→ **What is needed**
After locating the line containing "Scale 8 nm/px.", transcribe that line and all following lines exactly, stopping only at the end of the records.

→ **Provided entries**

----

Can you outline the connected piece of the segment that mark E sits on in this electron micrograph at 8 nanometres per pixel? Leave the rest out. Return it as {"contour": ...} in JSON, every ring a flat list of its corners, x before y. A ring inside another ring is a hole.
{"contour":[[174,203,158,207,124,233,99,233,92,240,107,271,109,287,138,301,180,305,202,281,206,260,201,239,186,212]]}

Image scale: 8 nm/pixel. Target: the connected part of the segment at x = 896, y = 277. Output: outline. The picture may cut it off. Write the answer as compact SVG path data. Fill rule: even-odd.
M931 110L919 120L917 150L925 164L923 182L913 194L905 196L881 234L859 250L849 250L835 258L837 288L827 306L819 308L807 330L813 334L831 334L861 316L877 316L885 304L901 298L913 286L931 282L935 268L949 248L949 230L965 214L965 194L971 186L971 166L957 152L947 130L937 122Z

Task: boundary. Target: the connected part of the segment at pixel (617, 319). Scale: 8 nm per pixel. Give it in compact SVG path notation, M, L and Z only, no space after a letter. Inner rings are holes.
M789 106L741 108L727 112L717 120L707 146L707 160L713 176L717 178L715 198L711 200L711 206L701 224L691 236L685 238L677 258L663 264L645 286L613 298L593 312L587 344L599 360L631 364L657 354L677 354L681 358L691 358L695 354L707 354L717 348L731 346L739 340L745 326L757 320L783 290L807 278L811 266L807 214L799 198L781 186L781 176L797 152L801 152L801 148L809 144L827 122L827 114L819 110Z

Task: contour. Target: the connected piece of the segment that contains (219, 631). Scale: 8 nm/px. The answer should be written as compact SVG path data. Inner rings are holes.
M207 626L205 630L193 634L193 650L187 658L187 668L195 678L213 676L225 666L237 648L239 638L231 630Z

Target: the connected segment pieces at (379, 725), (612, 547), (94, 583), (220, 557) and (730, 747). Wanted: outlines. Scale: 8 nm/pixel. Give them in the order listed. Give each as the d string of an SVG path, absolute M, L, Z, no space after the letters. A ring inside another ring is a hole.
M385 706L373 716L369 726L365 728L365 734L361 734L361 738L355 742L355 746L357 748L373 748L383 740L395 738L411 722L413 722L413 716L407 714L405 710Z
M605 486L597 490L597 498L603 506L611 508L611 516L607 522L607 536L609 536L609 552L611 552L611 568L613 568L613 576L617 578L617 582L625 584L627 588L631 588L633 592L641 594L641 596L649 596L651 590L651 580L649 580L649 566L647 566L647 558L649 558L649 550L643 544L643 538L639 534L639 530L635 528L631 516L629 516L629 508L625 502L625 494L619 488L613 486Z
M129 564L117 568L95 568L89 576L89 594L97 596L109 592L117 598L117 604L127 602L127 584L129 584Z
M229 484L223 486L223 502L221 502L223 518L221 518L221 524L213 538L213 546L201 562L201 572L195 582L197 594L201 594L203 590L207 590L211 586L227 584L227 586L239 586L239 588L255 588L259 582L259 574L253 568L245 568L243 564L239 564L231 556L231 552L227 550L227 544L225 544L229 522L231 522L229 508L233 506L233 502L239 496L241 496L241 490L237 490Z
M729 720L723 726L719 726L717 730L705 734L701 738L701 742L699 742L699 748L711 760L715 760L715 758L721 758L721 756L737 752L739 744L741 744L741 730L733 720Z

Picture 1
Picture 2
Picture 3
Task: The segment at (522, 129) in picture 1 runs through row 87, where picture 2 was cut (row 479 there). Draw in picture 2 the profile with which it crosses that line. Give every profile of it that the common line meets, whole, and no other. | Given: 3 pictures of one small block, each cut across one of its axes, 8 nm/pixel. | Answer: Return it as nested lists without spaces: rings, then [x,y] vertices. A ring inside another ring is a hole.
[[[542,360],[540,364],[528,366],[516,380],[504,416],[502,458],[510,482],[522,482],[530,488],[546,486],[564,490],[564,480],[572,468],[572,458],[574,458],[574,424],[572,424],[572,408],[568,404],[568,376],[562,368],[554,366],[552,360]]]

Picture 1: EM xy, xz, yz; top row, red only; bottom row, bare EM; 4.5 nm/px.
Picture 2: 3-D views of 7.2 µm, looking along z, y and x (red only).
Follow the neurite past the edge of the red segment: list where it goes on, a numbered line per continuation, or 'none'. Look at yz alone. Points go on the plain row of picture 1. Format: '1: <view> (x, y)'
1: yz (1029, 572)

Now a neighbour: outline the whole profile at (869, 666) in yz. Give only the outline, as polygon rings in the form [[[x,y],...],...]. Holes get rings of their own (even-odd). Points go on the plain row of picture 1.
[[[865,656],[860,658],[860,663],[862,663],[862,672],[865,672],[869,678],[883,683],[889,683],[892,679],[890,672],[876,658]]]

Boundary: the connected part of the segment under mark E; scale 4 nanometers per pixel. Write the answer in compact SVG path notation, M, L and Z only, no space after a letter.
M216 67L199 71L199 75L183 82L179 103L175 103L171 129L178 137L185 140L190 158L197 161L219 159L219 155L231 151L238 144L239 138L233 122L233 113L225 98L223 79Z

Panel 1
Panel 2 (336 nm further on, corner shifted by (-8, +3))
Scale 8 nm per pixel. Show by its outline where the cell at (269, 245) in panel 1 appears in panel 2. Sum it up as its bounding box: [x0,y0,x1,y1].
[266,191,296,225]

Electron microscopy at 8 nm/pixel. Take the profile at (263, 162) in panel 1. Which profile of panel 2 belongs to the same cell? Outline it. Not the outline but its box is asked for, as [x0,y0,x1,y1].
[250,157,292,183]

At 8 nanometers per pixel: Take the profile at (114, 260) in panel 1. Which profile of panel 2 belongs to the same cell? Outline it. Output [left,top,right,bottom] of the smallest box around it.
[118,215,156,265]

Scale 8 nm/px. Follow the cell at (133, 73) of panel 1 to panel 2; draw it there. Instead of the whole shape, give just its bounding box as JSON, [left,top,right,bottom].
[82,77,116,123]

----

→ **Solved problem**
Scale 8 nm/px. Follow the cell at (133, 73) of panel 1 to panel 2; draw it there. Instead of the whole shape, give just its bounding box as JSON, [left,top,right,bottom].
[82,77,116,123]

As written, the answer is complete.